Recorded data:

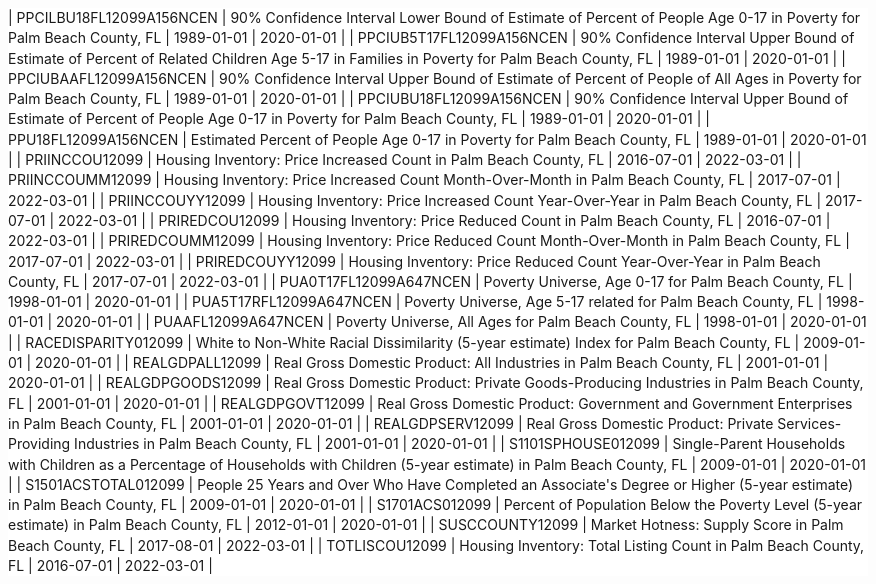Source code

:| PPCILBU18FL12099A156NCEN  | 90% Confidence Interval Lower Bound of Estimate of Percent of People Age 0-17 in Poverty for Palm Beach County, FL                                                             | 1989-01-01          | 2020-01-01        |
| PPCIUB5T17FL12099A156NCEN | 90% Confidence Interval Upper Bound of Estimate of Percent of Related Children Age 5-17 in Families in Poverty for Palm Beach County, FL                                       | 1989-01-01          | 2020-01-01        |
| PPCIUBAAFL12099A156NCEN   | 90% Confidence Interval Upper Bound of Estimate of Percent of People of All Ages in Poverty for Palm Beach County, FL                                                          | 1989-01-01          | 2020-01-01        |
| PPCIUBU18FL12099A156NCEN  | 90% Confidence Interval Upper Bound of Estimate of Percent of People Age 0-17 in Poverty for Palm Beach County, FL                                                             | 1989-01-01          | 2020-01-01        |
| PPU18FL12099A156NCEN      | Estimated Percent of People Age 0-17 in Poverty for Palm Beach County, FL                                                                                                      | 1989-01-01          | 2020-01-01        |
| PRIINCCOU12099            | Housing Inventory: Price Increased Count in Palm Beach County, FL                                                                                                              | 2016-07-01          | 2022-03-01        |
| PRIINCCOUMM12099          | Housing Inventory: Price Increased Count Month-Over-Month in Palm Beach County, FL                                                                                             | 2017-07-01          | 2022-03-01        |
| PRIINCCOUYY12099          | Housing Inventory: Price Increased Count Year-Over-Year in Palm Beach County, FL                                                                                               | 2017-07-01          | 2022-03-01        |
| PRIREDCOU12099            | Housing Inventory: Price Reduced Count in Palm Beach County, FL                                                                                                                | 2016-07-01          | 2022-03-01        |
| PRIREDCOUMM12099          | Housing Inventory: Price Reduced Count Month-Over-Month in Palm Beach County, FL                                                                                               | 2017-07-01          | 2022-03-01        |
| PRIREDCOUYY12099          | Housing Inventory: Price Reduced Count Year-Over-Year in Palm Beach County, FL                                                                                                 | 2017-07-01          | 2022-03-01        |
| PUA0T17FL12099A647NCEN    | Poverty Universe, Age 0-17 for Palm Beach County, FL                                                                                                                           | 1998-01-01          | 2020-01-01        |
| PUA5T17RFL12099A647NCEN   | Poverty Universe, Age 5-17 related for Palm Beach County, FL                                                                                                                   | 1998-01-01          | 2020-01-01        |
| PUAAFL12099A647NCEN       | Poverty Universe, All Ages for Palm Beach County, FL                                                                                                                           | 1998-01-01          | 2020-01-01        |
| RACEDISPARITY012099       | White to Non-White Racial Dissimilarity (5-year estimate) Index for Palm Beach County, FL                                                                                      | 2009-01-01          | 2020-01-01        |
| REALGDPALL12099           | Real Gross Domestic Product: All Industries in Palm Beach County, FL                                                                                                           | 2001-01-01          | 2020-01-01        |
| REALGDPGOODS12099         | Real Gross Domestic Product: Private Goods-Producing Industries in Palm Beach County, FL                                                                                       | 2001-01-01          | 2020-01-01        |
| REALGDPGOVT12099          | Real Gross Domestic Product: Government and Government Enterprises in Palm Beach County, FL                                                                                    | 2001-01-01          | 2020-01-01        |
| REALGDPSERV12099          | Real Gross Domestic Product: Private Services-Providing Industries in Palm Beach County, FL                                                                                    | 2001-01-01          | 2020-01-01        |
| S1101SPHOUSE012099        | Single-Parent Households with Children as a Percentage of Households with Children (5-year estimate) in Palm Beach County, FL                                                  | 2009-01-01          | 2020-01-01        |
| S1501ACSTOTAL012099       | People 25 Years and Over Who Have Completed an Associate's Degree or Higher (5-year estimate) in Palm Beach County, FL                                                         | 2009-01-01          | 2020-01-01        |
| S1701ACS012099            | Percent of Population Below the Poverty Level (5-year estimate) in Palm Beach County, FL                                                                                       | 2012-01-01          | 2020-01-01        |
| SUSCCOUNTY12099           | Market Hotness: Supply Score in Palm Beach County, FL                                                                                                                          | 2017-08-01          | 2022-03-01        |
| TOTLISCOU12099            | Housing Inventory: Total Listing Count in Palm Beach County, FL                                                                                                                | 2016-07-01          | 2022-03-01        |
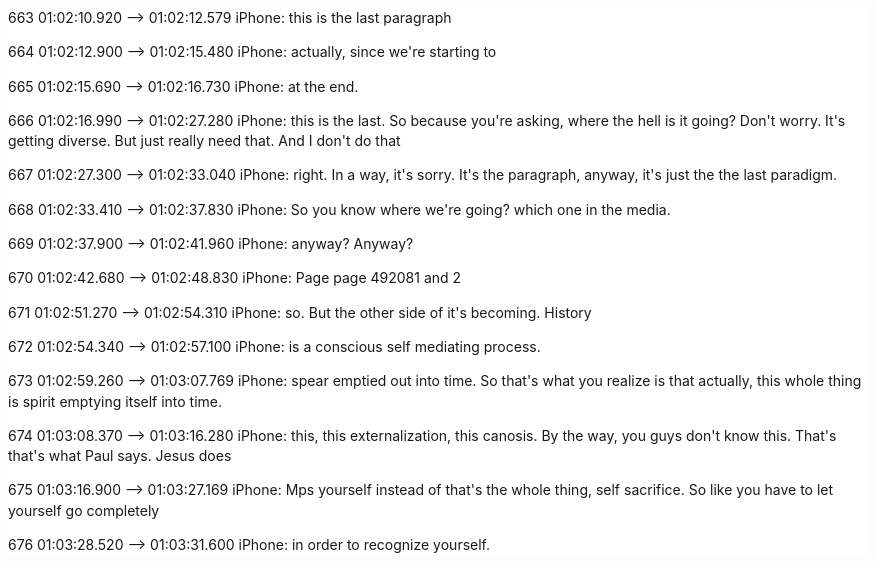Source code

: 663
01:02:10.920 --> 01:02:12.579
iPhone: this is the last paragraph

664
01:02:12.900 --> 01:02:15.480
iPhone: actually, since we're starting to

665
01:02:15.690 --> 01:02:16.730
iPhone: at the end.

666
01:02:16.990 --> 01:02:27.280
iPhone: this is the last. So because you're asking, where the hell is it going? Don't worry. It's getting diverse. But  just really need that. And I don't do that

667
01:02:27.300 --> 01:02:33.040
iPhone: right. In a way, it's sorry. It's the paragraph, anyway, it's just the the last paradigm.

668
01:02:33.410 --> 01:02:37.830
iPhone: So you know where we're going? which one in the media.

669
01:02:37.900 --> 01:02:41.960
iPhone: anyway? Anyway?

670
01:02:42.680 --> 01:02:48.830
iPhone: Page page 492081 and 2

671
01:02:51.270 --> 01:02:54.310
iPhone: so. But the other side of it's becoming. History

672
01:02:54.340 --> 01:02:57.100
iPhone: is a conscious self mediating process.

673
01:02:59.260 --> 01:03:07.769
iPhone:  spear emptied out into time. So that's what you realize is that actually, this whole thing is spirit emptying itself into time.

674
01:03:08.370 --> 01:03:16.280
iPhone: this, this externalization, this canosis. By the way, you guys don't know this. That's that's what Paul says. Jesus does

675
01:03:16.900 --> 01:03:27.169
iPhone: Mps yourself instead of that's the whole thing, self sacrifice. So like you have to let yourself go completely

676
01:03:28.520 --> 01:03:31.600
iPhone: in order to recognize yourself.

* _Directions for this task_
Could you set down every record above exactly as written, leaving out the pictures?

* _Answer to this task_
Source code

:| PPCILBU18FL12099A156NCEN  | 90% Confidence Interval Lower Bound of Estimate of Percent of People Age 0-17 in Poverty for Palm Beach County, FL                                                             | 1989-01-01          | 2020-01-01        |
| PPCIUB5T17FL12099A156NCEN | 90% Confidence Interval Upper Bound of Estimate of Percent of Related Children Age 5-17 in Families in Poverty for Palm Beach County, FL                                       | 1989-01-01          | 2020-01-01        |
| PPCIUBAAFL12099A156NCEN   | 90% Confidence Interval Upper Bound of Estimate of Percent of People of All Ages in Poverty for Palm Beach County, FL                                                          | 1989-01-01          | 2020-01-01        |
| PPCIUBU18FL12099A156NCEN  | 90% Confidence Interval Upper Bound of Estimate of Percent of People Age 0-17 in Poverty for Palm Beach County, FL                                                             | 1989-01-01          | 2020-01-01        |
| PPU18FL12099A156NCEN      | Estimated Percent of People Age 0-17 in Poverty for Palm Beach County, FL                                                                                                      | 1989-01-01          | 2020-01-01        |
| PRIINCCOU12099            | Housing Inventory: Price Increased Count in Palm Beach County, FL                                                                                                              | 2016-07-01          | 2022-03-01        |
| PRIINCCOUMM12099          | Housing Inventory: Price Increased Count Month-Over-Month in Palm Beach County, FL                                                                                             | 2017-07-01          | 2022-03-01        |
| PRIINCCOUYY12099          | Housing Inventory: Price Increased Count Year-Over-Year in Palm Beach County, FL                                                                                               | 2017-07-01          | 2022-03-01        |
| PRIREDCOU12099            | Housing Inventory: Price Reduced Count in Palm Beach County, FL                                                                                                                | 2016-07-01          | 2022-03-01        |
| PRIREDCOUMM12099          | Housing Inventory: Price Reduced Count Month-Over-Month in Palm Beach County, FL                                                                                               | 2017-07-01          | 2022-03-01        |
| PRIREDCOUYY12099          | Housing Inventory: Price Reduced Count Year-Over-Year in Palm Beach County, FL                                                                                                 | 2017-07-01          | 2022-03-01        |
| PUA0T17FL12099A647NCEN    | Poverty Universe, Age 0-17 for Palm Beach County, FL                                                                                                                           | 1998-01-01          | 2020-01-01        |
| PUA5T17RFL12099A647NCEN   | Poverty Universe, Age 5-17 related for Palm Beach County, FL                                                                                                                   | 1998-01-01          | 2020-01-01        |
| PUAAFL12099A647NCEN       | Poverty Universe, All Ages for Palm Beach County, FL                                                                                                                           | 1998-01-01          | 2020-01-01        |
| RACEDISPARITY012099       | White to Non-White Racial Dissimilarity (5-year estimate) Index for Palm Beach County, FL                                                                                      | 2009-01-01          | 2020-01-01        |
| REALGDPALL12099           | Real Gross Domestic Product: All Industries in Palm Beach County, FL                                                                                                           | 2001-01-01          | 2020-01-01        |
| REALGDPGOODS12099         | Real Gross Domestic Product: Private Goods-Producing Industries in Palm Beach County, FL                                                                                       | 2001-01-01          | 2020-01-01        |
| REALGDPGOVT12099          | Real Gross Domestic Product: Government and Government Enterprises in Palm Beach County, FL                                                                                    | 2001-01-01          | 2020-01-01        |
| REALGDPSERV12099          | Real Gross Domestic Product: Private Services-Providing Industries in Palm Beach County, FL                                                                                    | 2001-01-01          | 2020-01-01        |
| S1101SPHOUSE012099        | Single-Parent Households with Children as a Percentage of Households with Children (5-year estimate) in Palm Beach County, FL                                                  | 2009-01-01          | 2020-01-01        |
| S1501ACSTOTAL012099       | People 25 Years and Over Who Have Completed an Associate's Degree or Higher (5-year estimate) in Palm Beach County, FL                                                         | 2009-01-01          | 2020-01-01        |
| S1701ACS012099            | Percent of Population Below the Poverty Level (5-year estimate) in Palm Beach County, FL                                                                                       | 2012-01-01          | 2020-01-01        |
| SUSCCOUNTY12099           | Market Hotness: Supply Score in Palm Beach County, FL                                                                                                                          | 2017-08-01          | 2022-03-01        |
| TOTLISCOU12099            | Housing Inventory: Total Listing Count in Palm Beach County, FL                                                                                                                | 2016-07-01          | 2022-03-01        |
Source code

: 663
01:02:10.920 --> 01:02:12.579
iPhone: this is the last paragraph

664
01:02:12.900 --> 01:02:15.480
iPhone: actually, since we're starting to

665
01:02:15.690 --> 01:02:16.730
iPhone: at the end.

666
01:02:16.990 --> 01:02:27.280
iPhone: this is the last. So because you're asking, where the hell is it going? Don't worry. It's getting diverse. But  just really need that. And I don't do that

667
01:02:27.300 --> 01:02:33.040
iPhone: right. In a way, it's sorry. It's the paragraph, anyway, it's just the the last paradigm.

668
01:02:33.410 --> 01:02:37.830
iPhone: So you know where we're going? which one in the media.

669
01:02:37.900 --> 01:02:41.960
iPhone: anyway? Anyway?

670
01:02:42.680 --> 01:02:48.830
iPhone: Page page 492081 and 2

671
01:02:51.270 --> 01:02:54.310
iPhone: so. But the other side of it's becoming. History

672
01:02:54.340 --> 01:02:57.100
iPhone: is a conscious self mediating process.

673
01:02:59.260 --> 01:03:07.769
iPhone:  spear emptied out into time. So that's what you realize is that actually, this whole thing is spirit emptying itself into time.

674
01:03:08.370 --> 01:03:16.280
iPhone: this, this externalization, this canosis. By the way, you guys don't know this. That's that's what Paul says. Jesus does

675
01:03:16.900 --> 01:03:27.169
iPhone: Mps yourself instead of that's the whole thing, self sacrifice. So like you have to let yourself go completely

676
01:03:28.520 --> 01:03:31.600
iPhone: in order to recognize yourself.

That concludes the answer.